The last decade has seen a staggering number of high-profile security breaches, resulting in billions of records being compromised. The Equifax data breach alone compromised millions of records. Companies such as Target Stores, Home Depot, eBay and Marriott also have suffered massive financial loss and irreparable damage to their reputations as a result of these breaches. But as devastating as these high-profile security breaches can be, the one question that I never hear anyone asking is: What is the hackers’ true motivation for breaching these companies?
Every hacker is different, and so there are almost certainly varying reasons why they do what they do. For some, high-profile security breaches such as the Equifax data breach are probably about gaining notoriety. Consider, for example, that at one time it was common for hackers to remove the copy protection from PC games, and then modify the game’s opening screen to display a message such as “Cracked by Blackbeard the Pirate.” I’m using a fictitious hacker alias here, but the point is that cyber criminals would use this method to gain notoriety. By attaching their alias to their work, everyone would know that they had managed to beat some gaming company’s copy protection mechanism.
Another reason why a hacker may choose to attack a large corporation is to cause financial damage. Hackers may have some sort of personal vendetta against the company, or they may just want to inflict harm on anyone that they can.
Perhaps a bigger motivating factor, however, is the potential for financial gain. Of course, many companies do not retain their customer’s credit card numbers, so it is worth considering how a hacker might financially benefit from a hack when they fail to acquire any credit card numbers.
For example, imagine that a hacker manages to access the customer database for a Fortune 500 company. The hacker manages to download hundreds of millions of customer records, but does not acquire any credit card numbers as a result of the hack.
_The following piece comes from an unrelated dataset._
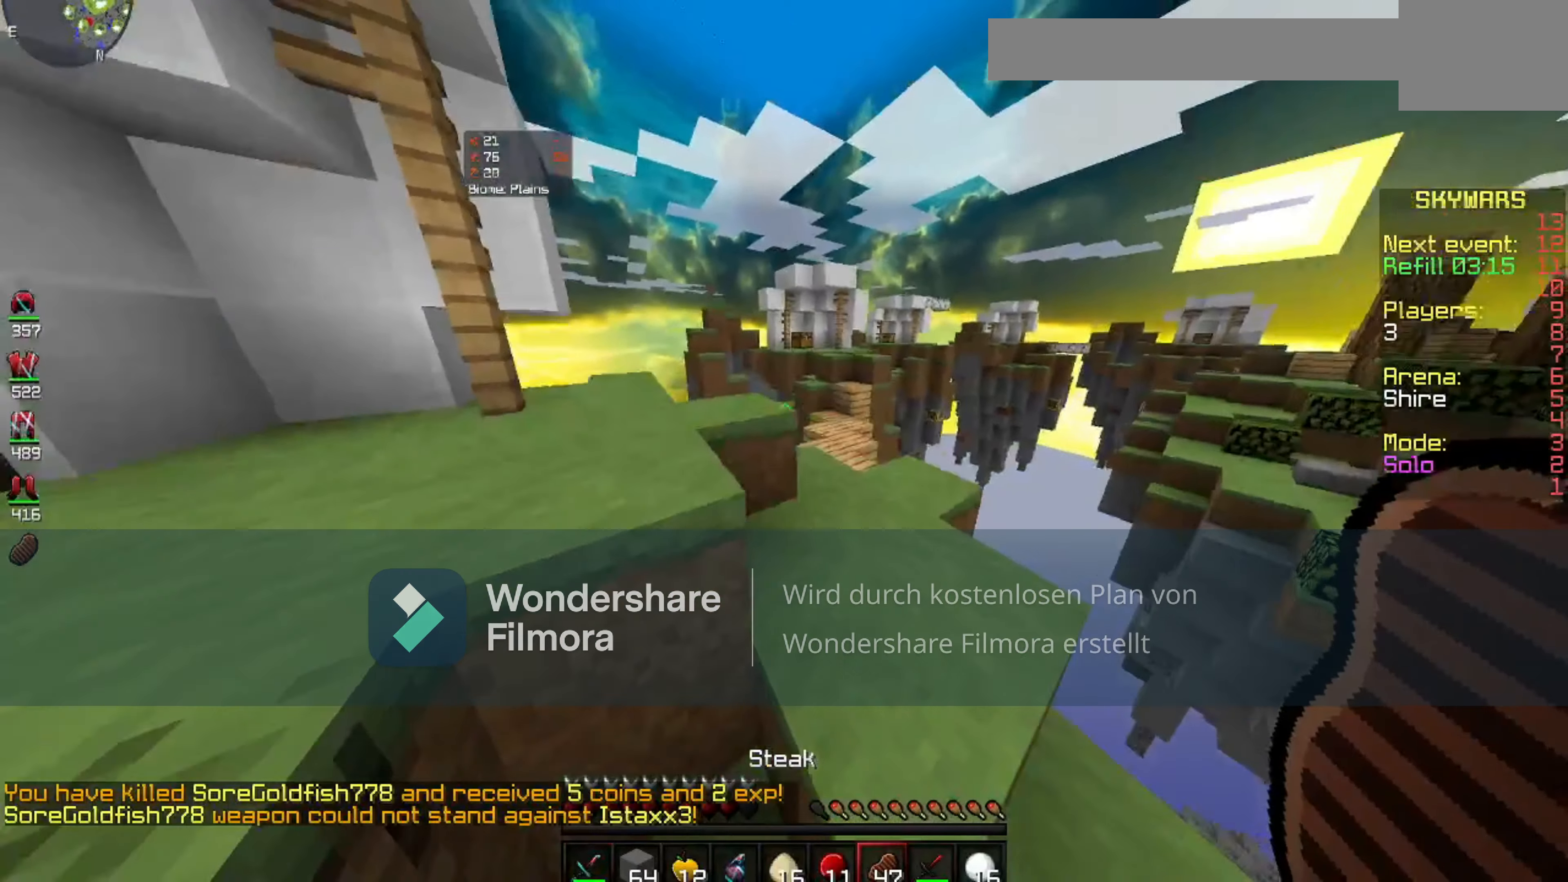
{"keys": [], "mouse": ["left", "right"], "events": [[80, "mouse_left", "down"], [80, "mouse_right", "down"], [420, "space", "up"]]}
In this type of situation, there are two main ways in which the hacker could financially profit from the hack.
The hacker might financially benefit by selling the stolen records to someone else. All of us have probably heard those late-night commercials talking about criminals selling our data on the Dark Web. Although many of these commercials are using overhyped scare tactics in an effort to sell a product or service, stolen data is often sold online. Selling stolen data might not net hackers nearly as much money as they could potentially make by actually exploiting the data, but selling data poses significantly less risk than actually using the data.
The other way in which a hacker might profit from stolen data is, of course, to actually use the data. Even if the data does not contain credit card numbers, there are still ways for a hacker to capitalize on the data’s contents. One such method is to engage in social engineering schemes in an effort to get what it is that the hacker really wants.
Suppose for a moment that a hacker steals customer records from a large chain of hotels, but does not gain access to any credit card numbers. If the hacker has the guests’ names and contact information along with all of the information about their stay at the hotel, then it would be relatively easy for the hacker to engage in a social engineering scam.
The scam might begin with the hacker purchasing a subscription to a virtual PBX, and then setting the virtual PBX system’s caller ID information to display the name of the hotel. That way, when the hacker calls hotel guests, the call appears to be originating from the hotel.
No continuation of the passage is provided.